Kaynak metin
* * *
Hızlı Büyüyen İşletmelerde Saklı 4 Risk ve Yönetimi
“Başarılı bir işletmenin sırrı, sürekli büyümektir. İş dünyasında ya büyüyeceksiniz ya da yok olacaksınız. Orta yol yoktur.” İfadesi genel bir kanıyı temsil ediyor. Evet büyümek bir zorunluluk, bununla birlikte çok hızlı büyümenin de beraberinde getirdiği ve çok iyi yönetilmezse işletmenin sürekliliğini tehlikeye düşüren çok sayıda riski olduğunu da gözden kaçırmamalıyız.
Bu yazıda sizlere çok hızlı büyüyen işletmelerde karşılaşılan en yaygın 4 temel riskin ne olabileceğine ve nasıl yönetileceğine dair fikir vermek istiyorum.
- Finansal Yetersizlikler:
Büyüyen işletmelerin bu ivmeyi ne ile finanse ettikleri ve hangi dengeyi gözeterek yönettikleri önem teşkil etmektedir. Özellikle dış kaynakla ve borçlanarak büyüme stratejik bir şekilde kullanmalıdır. Dış borçlanma oranı işletmenin sektörüne, büyüme hedeflerine, nakit akışına ve risk toleransına bağlı olarak değişebilir.
Genel olarak, işletmelerin büyümeyi dış kaynakla finanse etmeleri için şu noktaları göz önünde bulundurulmaları faydalı olacaktır.
- Borçlar, işletmenin gelir akışıyla uyumlu olmalıdır, yani geri ödeme kapasitesi göz önünde bulundurulmalıdır.
- Dış borç, işletmenin büyüme potansiyelini artıracak şekilde stratejik yatırımlarda kullanılmalıdır.
* * *
Verilen materyal
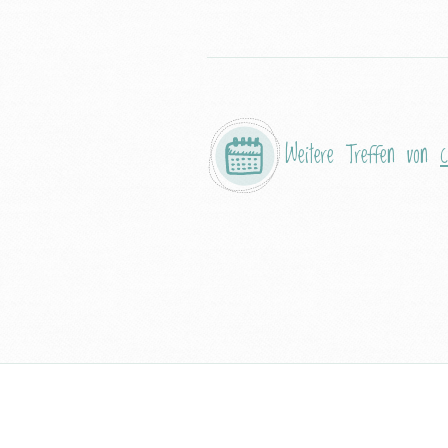
Weitere Treffen von
c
* * *
Görev tanımı
Hızlı büyüyen işletmelerdeki riskler üzerine olan metni, son cümlesinden sonrasını yazarak sürdürün. Bu materyal başka bir kaynaktan alınmıştır.

Yanıt aşağıda
- Genel olarak, yıllık brüt faiz gelirinin işletmenin brüt kârının yüzde 30-40’ını aşmaması gibi bir dış borçlanma sınırı takip edilebilir. Ancak her işletmenin kendine özgü risk toleransı ve finansal durumu göz önünde bulundurulmalıdır.
- Kısa vadeli borçlardan uzun vadeli yatırımların finansmanı için kaçınılmalı ve uzun vadeli büyüme hedeflerine uygun finansman yöntemleri tercih edilmelidir.
Hızlı büyüme, nakit akışında dengesizliklere yol açabilir ve finansal yönetim zorluklarına neden olabilir. Borçların zamanında ödenememesi, kredi sıkıntıları ve sermaye eksikliği gibi durumlar, işletmenin finansal sağlığını tehlikeye atabilir. Bu riskleri yönetmek için, etkin nakit akışı yönetimi, bütçeleme ve finansal raporlama sistemleri, finansal analiz ve tahminlerini etkili olarak kullanmak ve güncellemek önemlidir.
2) Operasyonel Sorunlar:
Büyüme hızına yetişemeyen üretim kapasitesinin yetersiz kalması, planlama hataları, makine arızaları veya kesintileri, üretim hattında aksamalar, üretim süreçlerinin aksamına ve maliyet artışına neden olabilir. Yine tedarikçi sorunları, malzeme temininde gecikmeler veya kesintiler, üretim kalitesini ve sürekliliğini tehlikeye atabilir. Ürün kalite kontrolünde yaşanan sorunlar, ürünlerin standartlara uygun olmaması, müşteri memnuniyetsizliği ve itibar kaybına yol açabilir.
Bu riskleri yönetmek için işletmelerin bir süreç yönetim programı (ERP) yatırımı yapması ve süreçlerini standardize ederek bir sistem üzerinden yönetmesi oldukça önemlidir. Ayrıca, kriz yönetim planları oluşturmak ve risklere karşı proaktif bir yaklaşım benimsemek de operasyonel risklerin azaltılmasına yardımcı olur.
3) Rekabet ve Pazar Riskleri:
Yoğun rekabet, pazarda hızla değişen trendler, yeni girişimciler veya büyük rakiplerle mücadele, işletmelerin büyüme hızını olumsuz etkileyebilir. Bu riskleri yönetmek için, pazar analizleri ve rekabetçi stratejilerle müşteri ihtiyaçlarını karşılamak, inovasyona odaklanmak ve müşteri sadakatini artırmak önemlidir.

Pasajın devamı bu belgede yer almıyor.